Tantangan Berat dan Persaingan Mobil Listrik China

Meskipun mulai menunjukkan tanda-tanda pulih, Tesla masih harus menghadapi fakta bahwa mereka baru saja melewati periode terburuknya. Sepanjang tahun 2025 lalu, penjualan perusahaan ini sempat ambles hingga 27 persen di seluruh benua Eropa akibat berbagai faktor internal dan eksternal.

Salah satu faktor utama yang menghambat pertumbuhan mereka adalah persaingan mobil listrik China yang semakin agresif menawarkan harga lebih kompetitif. Produsen asal Tiongkok berhasil masuk ke pasar Eropa dengan teknologi yang mumpuni namun tetap menjaga efisiensi biaya produksi.

Selain faktor kompetisi, perilaku Elon Musk di panggung politik global juga sering kali memicu kontroversi yang berdampak pada citra merek. Sentimen negatif dari sebagian konsumen terhadap pernyataan Musk di media sosial disinyalir turut memengaruhi keputusan pembelian di beberapa negara tertentu.

Masalah Lini Produk yang Mulai Menua

Para analis otomotif juga menyoroti jajaran model mobil Tesla yang dinilai sudah mulai tertinggal dibandingkan inovasi para pesaingnya.
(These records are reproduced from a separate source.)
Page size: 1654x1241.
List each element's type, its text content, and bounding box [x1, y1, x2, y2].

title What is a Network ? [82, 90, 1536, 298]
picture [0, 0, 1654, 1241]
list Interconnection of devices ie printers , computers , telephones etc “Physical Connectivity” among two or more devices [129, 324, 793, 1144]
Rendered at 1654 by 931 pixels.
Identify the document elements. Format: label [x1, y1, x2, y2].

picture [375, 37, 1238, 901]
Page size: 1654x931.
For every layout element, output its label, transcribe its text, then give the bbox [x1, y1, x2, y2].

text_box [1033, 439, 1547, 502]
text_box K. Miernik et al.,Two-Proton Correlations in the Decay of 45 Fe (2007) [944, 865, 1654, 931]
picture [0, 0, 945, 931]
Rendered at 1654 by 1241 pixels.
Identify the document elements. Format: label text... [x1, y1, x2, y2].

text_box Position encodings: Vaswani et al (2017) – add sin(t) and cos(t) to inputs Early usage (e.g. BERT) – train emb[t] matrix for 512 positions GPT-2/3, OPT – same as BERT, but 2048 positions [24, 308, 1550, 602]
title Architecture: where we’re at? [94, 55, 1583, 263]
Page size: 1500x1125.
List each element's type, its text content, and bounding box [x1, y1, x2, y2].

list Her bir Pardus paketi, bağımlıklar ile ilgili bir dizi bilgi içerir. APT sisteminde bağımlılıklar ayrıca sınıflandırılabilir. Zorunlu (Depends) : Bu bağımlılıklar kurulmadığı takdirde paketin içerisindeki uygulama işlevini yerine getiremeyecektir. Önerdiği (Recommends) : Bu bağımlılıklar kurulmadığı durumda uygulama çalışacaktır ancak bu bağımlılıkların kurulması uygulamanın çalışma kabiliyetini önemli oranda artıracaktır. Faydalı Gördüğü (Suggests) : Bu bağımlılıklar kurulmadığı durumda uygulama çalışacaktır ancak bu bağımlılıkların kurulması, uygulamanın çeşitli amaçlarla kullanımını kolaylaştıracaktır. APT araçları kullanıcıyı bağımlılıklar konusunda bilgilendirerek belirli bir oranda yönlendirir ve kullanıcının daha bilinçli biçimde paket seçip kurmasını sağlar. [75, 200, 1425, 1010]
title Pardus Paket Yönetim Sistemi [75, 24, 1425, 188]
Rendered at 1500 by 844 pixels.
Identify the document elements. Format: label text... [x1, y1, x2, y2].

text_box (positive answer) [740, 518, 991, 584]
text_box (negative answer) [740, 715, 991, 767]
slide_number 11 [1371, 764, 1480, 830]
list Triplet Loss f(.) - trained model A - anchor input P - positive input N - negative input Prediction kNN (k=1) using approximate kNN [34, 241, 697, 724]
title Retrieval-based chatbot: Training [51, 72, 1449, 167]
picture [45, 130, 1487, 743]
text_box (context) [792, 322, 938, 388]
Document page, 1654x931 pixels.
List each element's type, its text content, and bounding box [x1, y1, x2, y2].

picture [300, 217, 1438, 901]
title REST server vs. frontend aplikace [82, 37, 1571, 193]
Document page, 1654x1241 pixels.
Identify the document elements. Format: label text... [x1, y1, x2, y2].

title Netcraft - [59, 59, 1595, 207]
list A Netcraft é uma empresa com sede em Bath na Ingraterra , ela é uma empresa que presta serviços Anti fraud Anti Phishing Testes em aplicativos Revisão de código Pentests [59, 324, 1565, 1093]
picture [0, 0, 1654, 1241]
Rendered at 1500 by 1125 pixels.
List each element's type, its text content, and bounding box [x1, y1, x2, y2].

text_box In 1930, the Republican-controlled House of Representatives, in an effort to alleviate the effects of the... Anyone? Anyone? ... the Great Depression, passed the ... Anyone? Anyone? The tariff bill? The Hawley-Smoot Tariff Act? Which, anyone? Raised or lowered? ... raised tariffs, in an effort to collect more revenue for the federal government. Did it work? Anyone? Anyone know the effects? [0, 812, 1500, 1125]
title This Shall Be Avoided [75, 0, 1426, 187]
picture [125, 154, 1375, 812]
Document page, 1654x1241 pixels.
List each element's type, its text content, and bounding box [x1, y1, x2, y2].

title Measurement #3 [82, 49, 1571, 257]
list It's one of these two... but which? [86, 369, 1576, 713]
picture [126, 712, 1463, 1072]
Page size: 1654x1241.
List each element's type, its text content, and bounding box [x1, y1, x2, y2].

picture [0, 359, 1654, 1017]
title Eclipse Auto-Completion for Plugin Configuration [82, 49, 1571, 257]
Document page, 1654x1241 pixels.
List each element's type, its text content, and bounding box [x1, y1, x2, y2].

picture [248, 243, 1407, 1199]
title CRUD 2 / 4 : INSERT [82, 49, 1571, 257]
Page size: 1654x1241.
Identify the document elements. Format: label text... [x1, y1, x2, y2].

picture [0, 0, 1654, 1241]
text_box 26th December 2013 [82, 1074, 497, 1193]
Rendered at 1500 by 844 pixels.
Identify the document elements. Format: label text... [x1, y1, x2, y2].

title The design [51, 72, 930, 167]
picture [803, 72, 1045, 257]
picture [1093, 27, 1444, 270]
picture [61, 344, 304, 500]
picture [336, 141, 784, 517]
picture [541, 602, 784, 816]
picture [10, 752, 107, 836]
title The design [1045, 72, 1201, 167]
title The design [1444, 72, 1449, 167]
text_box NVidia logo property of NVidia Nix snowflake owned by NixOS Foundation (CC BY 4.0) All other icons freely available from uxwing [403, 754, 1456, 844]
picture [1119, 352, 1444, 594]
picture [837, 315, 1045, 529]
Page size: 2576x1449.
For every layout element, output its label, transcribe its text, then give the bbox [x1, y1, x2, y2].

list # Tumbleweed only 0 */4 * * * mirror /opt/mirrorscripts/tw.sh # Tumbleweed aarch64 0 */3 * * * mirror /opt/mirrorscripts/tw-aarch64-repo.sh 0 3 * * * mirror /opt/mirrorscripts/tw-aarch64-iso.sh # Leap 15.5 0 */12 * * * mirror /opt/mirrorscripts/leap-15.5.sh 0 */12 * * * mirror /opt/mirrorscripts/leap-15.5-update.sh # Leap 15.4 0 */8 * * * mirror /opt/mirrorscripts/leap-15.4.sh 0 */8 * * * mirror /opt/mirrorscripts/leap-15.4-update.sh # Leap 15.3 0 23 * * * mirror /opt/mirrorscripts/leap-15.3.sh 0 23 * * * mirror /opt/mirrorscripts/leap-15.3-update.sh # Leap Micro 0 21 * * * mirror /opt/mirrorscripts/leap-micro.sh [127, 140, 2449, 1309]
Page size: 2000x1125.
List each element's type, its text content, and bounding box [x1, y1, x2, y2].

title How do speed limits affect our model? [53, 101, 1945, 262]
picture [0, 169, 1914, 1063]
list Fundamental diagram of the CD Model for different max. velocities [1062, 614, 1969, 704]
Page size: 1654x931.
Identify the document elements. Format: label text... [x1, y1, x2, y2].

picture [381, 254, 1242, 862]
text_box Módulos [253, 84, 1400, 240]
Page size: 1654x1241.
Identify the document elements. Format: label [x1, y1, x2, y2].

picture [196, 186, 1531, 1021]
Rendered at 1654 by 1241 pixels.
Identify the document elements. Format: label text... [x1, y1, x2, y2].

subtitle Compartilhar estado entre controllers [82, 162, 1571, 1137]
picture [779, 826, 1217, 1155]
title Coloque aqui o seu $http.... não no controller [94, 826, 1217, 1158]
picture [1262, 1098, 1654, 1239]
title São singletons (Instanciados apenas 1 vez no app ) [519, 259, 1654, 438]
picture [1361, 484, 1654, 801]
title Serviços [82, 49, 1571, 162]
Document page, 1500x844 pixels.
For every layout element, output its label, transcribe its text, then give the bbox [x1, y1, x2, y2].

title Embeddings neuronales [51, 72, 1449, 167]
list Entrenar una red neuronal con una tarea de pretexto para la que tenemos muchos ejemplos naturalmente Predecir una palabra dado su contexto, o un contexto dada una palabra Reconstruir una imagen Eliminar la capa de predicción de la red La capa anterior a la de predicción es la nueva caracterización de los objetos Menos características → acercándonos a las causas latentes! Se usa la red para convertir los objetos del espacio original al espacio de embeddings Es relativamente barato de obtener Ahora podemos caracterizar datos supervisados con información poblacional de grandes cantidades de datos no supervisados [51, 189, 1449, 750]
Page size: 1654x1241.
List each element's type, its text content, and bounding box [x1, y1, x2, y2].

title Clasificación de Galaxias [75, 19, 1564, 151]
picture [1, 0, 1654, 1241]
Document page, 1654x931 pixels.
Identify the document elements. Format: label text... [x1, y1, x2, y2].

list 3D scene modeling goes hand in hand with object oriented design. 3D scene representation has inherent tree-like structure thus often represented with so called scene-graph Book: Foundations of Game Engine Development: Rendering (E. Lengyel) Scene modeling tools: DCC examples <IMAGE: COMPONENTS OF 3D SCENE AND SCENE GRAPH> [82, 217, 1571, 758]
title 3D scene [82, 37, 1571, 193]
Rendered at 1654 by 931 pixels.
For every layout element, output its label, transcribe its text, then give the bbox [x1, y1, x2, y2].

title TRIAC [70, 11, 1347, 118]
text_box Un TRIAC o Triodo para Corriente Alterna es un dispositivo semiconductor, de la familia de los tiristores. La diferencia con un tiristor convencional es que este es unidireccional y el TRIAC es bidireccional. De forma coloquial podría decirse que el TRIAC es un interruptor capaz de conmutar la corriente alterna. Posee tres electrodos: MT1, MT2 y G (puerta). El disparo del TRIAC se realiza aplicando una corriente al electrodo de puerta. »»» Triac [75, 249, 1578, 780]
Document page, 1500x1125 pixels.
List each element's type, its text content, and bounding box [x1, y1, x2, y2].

Tanpa adanya penyegaran desain atau peluncuran model baru yang revolusioner, Tesla kesulitan mempertahankan dominasinya di pasar yang sangat dinamis.

Data menunjukkan bahwa pangsa pasar Tesla di Uni Eropa, Inggris, dan kawasan EFTA sempat menyusut menjadi 0,8 persen pada Januari lalu. Angka ini menunjukkan penurunan tipis jika dibandingkan dengan periode yang sama pada tahun 2025 yang lalu.

Secara historis, pangsa pasar Tesla terus mengalami tren penurunan dari 2,9 persen pada tahun 2023 menjadi 2,5 persen pada 2024, hingga menyentuh 1,8 persen di tahun 2025. Penurunan konsisten ini menjadi peringatan keras bagi manajemen untuk segera melakukan evaluasi strategi pemasaran dan pengembangan produk.

Dominasi SUV Model Y di Tengah Tekanan

Di tengah fluktuasi angka penjualan tersebut, Tesla Model Y tetap membuktikan taringnya sebagai SUV listrik paling laris di dunia. Model ini menjadi tulang punggung utama perusahaan dalam menjaga arus kas dan volume produksi di pabrik-pabrik besar mereka, termasuk Giga Berlin.

Manajemen Tesla kini fokus untuk mengoptimalkan distribusi dan memberikan berbagai insentif menarik guna menarik kembali minat pembeli di wilayah yang masih lesu. Strategi pemotongan harga yang agresif beberapa waktu lalu tampaknya mulai membuahkan hasil di pasar-pasar tertentu seperti Prancis dan Spanyol.

Langkah Tesla ke depan akan sangat bergantung pada kemampuan mereka dalam menghadirkan inovasi teknologi otonom dan efisiensi baterai terbaru. Dengan kebangkitan penjualan mobil Tesla di awal tahun 2026 ini, industri otomotif dunia kini menanti apakah momentum ini akan bertahan lama atau hanya sekadar lonjakan sesaat.